Lastly, since the proposed method is based on a seemingly very unstable geometric condition, I feel that it is much more important to analyze the robustness to stochastic noise as in [b,15] and adversarial perturbation as in [a,b].
Overall, I feel that this paper contains enough interesting new insights that should merit an accept to NIPS.
Detailed comments/pointers and references:
1. Noiseless subspace clustering is, in great generality, a solved problem.
- For l1 SSC, there is a postprocessing approach that provides perfect clustering under only identifiability condition as long as there is no false positives.
- In other word, on noiseless subspace clustering problem, SSC does not suffer from the graph connectivity problem at all.
- As a result, the authors should explicitly compare the geometric condition used in this paper to the condition for SSC to yield no-false discoveries .
2. Even those geometric conditions in  can be removed if we allow algorithms exponential in subspace dimension d (and polynomial in everything else). In fact, L0 verson of SSC can already achieve that solve all subspace clustering problems that are identifiable [a].

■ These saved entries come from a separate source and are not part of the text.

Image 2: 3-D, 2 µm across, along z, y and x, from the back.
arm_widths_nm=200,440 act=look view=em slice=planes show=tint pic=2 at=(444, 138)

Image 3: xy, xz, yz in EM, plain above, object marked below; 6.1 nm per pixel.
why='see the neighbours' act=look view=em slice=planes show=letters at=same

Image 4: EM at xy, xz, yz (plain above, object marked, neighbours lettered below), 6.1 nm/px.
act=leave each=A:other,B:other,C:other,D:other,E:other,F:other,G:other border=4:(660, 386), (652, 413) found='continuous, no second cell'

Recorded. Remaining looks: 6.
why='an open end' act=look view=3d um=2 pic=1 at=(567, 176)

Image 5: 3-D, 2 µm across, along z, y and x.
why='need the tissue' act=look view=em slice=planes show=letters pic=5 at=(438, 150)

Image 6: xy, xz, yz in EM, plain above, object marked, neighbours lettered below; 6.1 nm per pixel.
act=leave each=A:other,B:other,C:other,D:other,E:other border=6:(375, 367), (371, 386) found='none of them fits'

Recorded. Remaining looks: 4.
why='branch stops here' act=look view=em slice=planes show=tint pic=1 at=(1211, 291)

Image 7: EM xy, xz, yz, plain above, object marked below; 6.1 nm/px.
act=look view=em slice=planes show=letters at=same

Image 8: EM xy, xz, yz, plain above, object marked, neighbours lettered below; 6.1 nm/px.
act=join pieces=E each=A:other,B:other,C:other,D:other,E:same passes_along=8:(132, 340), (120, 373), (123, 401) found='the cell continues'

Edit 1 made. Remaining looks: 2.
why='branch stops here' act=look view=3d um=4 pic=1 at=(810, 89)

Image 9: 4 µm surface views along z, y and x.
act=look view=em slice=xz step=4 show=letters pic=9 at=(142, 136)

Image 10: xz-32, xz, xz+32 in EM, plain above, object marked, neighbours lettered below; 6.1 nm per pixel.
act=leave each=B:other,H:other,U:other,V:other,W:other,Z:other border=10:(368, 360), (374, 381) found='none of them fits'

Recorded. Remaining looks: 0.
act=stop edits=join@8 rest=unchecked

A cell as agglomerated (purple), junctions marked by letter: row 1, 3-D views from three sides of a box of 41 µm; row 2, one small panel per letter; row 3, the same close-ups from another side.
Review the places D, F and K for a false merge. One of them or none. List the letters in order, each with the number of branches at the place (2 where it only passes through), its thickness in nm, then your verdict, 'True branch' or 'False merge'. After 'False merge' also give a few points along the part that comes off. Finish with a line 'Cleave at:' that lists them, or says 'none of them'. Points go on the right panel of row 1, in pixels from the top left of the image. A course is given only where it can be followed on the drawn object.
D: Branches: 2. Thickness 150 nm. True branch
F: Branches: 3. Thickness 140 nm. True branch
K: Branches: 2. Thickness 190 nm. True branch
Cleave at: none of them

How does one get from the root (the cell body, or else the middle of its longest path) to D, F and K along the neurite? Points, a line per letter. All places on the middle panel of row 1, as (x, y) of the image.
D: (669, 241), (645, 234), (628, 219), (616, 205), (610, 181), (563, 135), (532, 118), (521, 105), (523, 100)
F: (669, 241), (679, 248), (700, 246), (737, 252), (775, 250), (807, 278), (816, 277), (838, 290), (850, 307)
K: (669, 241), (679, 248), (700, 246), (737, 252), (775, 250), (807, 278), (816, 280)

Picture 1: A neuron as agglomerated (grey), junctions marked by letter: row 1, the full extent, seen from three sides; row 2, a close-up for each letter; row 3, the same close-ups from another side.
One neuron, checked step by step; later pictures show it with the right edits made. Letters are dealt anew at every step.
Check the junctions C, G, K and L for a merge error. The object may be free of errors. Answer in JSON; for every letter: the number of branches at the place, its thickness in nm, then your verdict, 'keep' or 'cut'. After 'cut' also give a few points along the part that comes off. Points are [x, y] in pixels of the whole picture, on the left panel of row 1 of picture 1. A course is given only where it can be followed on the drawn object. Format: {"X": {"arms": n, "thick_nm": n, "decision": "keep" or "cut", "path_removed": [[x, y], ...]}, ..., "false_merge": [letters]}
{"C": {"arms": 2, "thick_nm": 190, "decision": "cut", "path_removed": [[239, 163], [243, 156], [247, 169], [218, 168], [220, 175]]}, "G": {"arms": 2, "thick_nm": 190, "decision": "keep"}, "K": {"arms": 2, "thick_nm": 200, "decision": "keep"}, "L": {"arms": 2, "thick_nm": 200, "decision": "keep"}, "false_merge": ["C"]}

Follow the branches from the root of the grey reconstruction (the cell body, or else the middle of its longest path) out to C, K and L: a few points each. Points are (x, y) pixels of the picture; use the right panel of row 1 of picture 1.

3. The noisy subspace clustering and missing data subspace clustering problems are where many of the remaining open problems are. So it will be great if the authors can continue to pursue the new tangent cone idea and figure out how they can solve the noisy/missing data problems in comparison to those approaches existing in the literature.
[a] Wang, Yining, Yu-Xiang Wang, and Aarti Singh. "Graph connectivity in noisy sparse subspace clustering." Artificial Intelligence and Statistics. 2016.
[b] Wang, Yu-Xiang, and Huan Xu. "Noisy Sparse Subspace Clustering." Proceedings of the 30th International Conference on Machine Learning (ICML-13). 2013.